If you send a metric from the wrong set, the entire job fails, even if the other metrics do apply to the job type.

There's also an important nuance about retrieveAndGenerate: this job type produces scores that combine both retrieval and generation. That's why Correctness and Faithfulness can drop at the same time when retrieval fails (as we'll see in Observation 3). To isolate whether the problem is in retrieval or in the generator, you also need to run a retrieve-only job with ContextRelevance and ContextCoverage.

The official documentation does separate metrics by job type, but many examples and blogs list all 6 in the same list, which leads to the mistake.

💡 ProTip #8: For a complete benchmark you need two jobs per KB: one retrieveAndGenerate with the 4 generation metrics, and another retrieve with the 2 retrieval metrics. That doubles the cost and time of evaluation. In this benchmark I ran only the end-to-end jobs; a follow-up would be running retrieve-only as well to get all 6 metrics.

Gotcha #7: Why does Bedrock Evaluations say "does not have permission to call the KB API" even when the policies look correct?

Last gotcha. With everything above fixed, the eval jobs kept failing:

The provided role does not have permission to call the KB API.

The message makes you think it's a permissions policy issue. In reality it's two things:

Trust policy: the aws:SourceArn must include the evaluation jobs pattern:

   "Condition": {
     "StringLike": {
       "aws:SourceArn": "arn:aws:bedrock:us-east-1:<account>:evaluation-job/*"
     }
   }

Permission policy: the ARNs of the KBs the job will query must be specific, not wildcarded:

   "Resource": [
     "arn:aws:bedrock:us-east-1:<account>:knowledge-base/<kb-id-1>",
     ...
   ]

Either one missing produces the same generic error. It sends you looking for the bug in the wrong place.

🔍 ProTip #9: When Bedrock Evaluations tells you "does not have permission to call the KB API", always check both sides of IAM: trust policy AND permission policy. It's not the same as when other AWS services throw that error.

Adding Up the Gotchas

The 7 problems cost me several hours of debugging. All of them are fixable and all of them are resolved in the repository with the full Terraform code. But it's worth documenting them together because nobody had done it before and because anyone replicating this will trip over at least 3 of them.

Now, the benchmark numbers.

The Quantitative Results

25 questions with ground truth. 5 Knowledge Bases. 125 prompts to the generator (Claude Sonnet 4.6) and close to 500 judgments from the evaluator (Nova Pro). Scores are the per-metric average across the 25 questions:

Figure 1: Average scores per chunking strategy over 25 questions with ground truth. The "cliff" between the top group (Custom, Hierarchical, Fixed) and the bottom group (None, Semantic) is caused by ingestion failures, not by intrinsic chunking quality.

Strategy	Correctness	Completeness	Helpfulness	Faithfulness
custom	0.940	0.790	0.873	0.820
hierarchical	0.920	0.750	0.887	0.810
fixed	0.880	0.760	0.880	0.810
none	0.261	0.210	0.710	0.228
semantic	0.160	0.104	0.580	0.140

Let me share five observations with the data in hand.
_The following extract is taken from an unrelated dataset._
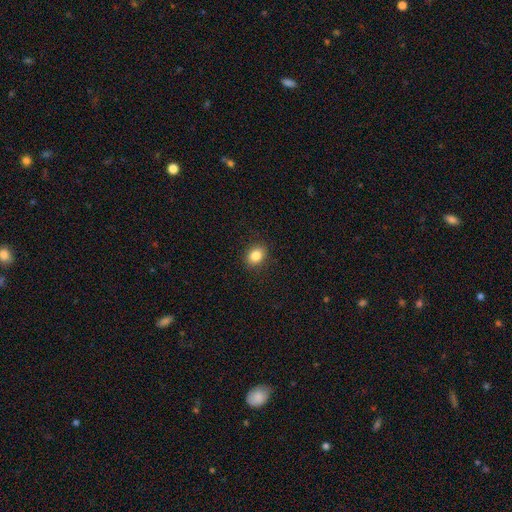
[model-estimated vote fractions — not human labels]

Observation 1: There Are Two Groups, Not a Continuous Ranking

Fixed, Hierarchical and Custom sit between 0.75 and 0.94 across all metrics. None and Semantic sit between 0.10 and 0.71. The Correctness gap between the third place of the top group (Fixed, 0.880) and the best of the bottom group (None, 0.261) is 0.619 points.

That doesn't get explained by statistical variance. It's a qualitative cut produced by the ingestion limits I documented above. The low scores for None and Semantic are not a judgment on those strategies' quality: they're the arithmetic consequence of not being able to index 2 out of 3 documents.

If you'd only looked at this table without the ingestion context, you'd have concluded that Semantic chunking is terrible. And that would be a false conclusion. What's terrible is trying to apply Semantic chunking to a corpus that exceeds its operational limit.

Observation 2: Among the 3 "Good" Strategies, the Margin Is Small

Custom wins 3 of 4 metrics (Correctness, Completeness, Faithfulness).
Hierarchical wins Helpfulness by 0.007 over Fixed (basically a tie).
Gap between first (Custom, 0.940) and third (Fixed, 0.880) on Correctness: 0.060.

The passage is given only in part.